Instructions to follow | Using the data below, work out how many lines contain the word "véhicule", then state that number without comment.

The input |
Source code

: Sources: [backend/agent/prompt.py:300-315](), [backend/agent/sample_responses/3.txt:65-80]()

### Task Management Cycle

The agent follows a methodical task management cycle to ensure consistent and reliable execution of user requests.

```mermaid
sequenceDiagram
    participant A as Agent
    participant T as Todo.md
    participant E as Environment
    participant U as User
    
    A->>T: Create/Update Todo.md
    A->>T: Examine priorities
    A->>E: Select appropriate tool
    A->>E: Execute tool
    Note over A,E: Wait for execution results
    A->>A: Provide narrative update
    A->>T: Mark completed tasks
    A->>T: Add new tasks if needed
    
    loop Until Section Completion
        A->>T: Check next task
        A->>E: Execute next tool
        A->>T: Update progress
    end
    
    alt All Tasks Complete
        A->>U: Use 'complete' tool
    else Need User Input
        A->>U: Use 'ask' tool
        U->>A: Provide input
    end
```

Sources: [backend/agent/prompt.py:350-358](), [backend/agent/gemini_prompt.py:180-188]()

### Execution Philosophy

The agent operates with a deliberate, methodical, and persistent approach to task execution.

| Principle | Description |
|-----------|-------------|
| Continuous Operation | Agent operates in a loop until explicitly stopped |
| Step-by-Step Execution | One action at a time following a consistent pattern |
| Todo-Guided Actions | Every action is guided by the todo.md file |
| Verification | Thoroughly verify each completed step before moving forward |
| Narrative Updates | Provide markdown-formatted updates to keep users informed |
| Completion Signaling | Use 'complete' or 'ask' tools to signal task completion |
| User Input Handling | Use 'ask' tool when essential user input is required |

==

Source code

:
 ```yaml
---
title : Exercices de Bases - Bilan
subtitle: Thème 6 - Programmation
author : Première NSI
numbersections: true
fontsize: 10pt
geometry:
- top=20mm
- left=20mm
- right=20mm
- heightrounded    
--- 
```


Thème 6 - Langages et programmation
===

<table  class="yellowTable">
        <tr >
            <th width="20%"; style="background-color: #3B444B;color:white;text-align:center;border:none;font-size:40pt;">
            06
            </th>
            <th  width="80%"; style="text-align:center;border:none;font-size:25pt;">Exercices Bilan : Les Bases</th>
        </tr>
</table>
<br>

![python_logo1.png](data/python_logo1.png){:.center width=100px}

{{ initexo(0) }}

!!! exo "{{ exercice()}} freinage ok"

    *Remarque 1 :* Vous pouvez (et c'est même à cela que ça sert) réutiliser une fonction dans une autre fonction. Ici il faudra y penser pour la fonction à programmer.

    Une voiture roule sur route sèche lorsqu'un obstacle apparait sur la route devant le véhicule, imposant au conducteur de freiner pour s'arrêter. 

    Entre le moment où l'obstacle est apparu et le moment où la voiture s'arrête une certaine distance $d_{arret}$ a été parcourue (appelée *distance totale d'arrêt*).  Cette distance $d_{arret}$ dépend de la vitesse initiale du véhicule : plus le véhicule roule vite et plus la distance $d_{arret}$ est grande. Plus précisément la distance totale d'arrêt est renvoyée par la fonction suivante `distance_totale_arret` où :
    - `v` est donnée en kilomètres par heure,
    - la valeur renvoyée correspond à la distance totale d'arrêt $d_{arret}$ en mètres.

* * *

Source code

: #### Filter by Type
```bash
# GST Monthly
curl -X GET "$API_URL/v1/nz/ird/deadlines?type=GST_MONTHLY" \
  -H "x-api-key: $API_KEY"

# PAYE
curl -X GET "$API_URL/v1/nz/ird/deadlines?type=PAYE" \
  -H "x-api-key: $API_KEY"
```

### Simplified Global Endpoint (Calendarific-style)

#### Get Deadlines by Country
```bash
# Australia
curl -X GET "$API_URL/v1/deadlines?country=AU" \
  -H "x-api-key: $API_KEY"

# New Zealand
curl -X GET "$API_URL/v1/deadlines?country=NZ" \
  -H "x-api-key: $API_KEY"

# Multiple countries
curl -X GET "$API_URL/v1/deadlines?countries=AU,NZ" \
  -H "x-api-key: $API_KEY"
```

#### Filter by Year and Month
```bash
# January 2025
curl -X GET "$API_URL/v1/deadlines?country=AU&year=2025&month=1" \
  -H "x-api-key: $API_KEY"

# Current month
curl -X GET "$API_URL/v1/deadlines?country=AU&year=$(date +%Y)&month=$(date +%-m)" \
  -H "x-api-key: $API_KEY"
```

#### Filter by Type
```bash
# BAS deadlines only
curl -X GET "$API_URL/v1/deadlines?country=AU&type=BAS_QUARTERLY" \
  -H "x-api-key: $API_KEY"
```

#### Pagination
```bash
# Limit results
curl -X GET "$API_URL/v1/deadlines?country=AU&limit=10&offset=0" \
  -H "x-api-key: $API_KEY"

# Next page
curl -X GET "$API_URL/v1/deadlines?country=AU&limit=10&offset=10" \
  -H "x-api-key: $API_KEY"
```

Output of the exercise | 2